[Items from a data source]
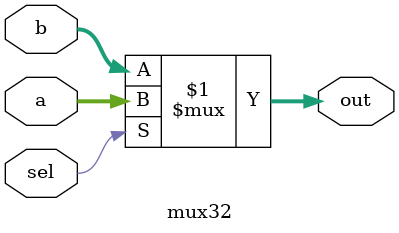
<source format=sv>
module shifter
    (
        input logic [31:0] in,
        input logic [4:0] shift,
        input logic right,
        output logic [31:0] out
    );

    /* verilator lint_off UNOPTFLAT */ 
    wire [31:0] intermediate[5:0];
    wire [31:0] zero = 32'd0;

    assign intermediate[0] = in;
    assign out = intermediate[5];

    generate
        genvar i;
        for (i = 0; i <= 4; i = i + 1) begin
            logic [31:0] left_shift = {intermediate[i][(31 - (2 ** i)):0], zero[(2 ** i) - 1:0]};
            logic [31:0] right_shift = {zero[(2 ** i) - 1:0], intermediate[i][31:(2 ** i)]};
            mux32 mux(
                .a(right ? right_shift : left_shift),
                .b({intermediate[i]}),
                .sel(shift[i]),
                .out({intermediate[i + 1]})
            );
        end
    endgenerate

endmodule

module mux32
    (
        input logic [31:0] a,
        input logic [31:0] b,
        input logic sel,
        output logic [31:0] out
    );
    
    assign out = sel ? a : b;

endmodule

</source>
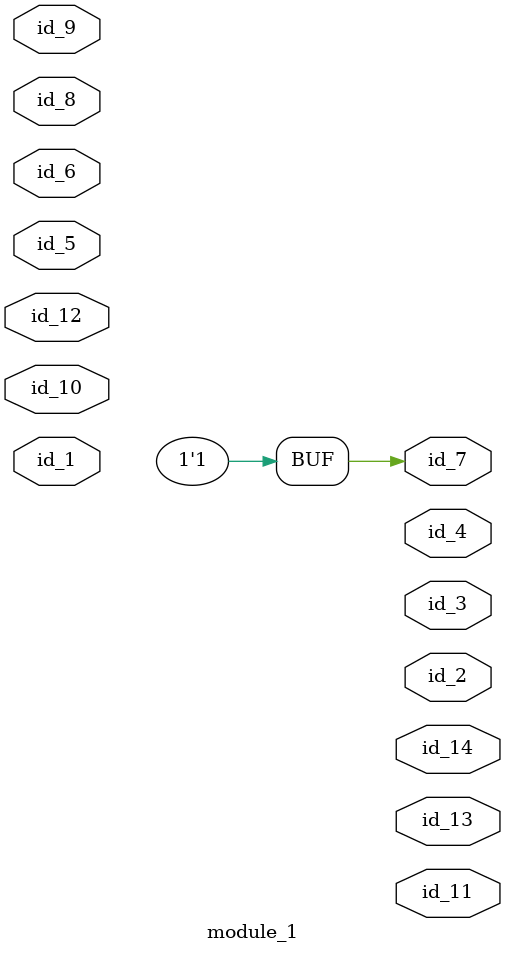
<source format=v>
module module_0;
  wor id_2, id_3, id_4;
  wire id_5, id_6;
endmodule
module module_1 (
    id_1,
    id_2,
    id_3,
    id_4,
    id_5,
    id_6,
    id_7,
    id_8,
    id_9,
    id_10,
    id_11,
    id_12,
    id_13,
    id_14
);
  output wire id_14;
  output wire id_13;
  inout wire id_12;
  output wire id_11;
  input wire id_10;
  input wire id_9;
  inout wire id_8;
  output wire id_7;
  input wire id_6;
  inout wire id_5;
  output wire id_4;
  output wire id_3;
  output wire id_2;
  inout wire id_1;
  assign id_7 = -1;
  wire id_15, id_16;
  module_0 modCall_1 ();
endmodule

</source>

◆ What you will do: From the entries above, say how many lines contain "output". Only the number is wanted.

◆ Answer box: 9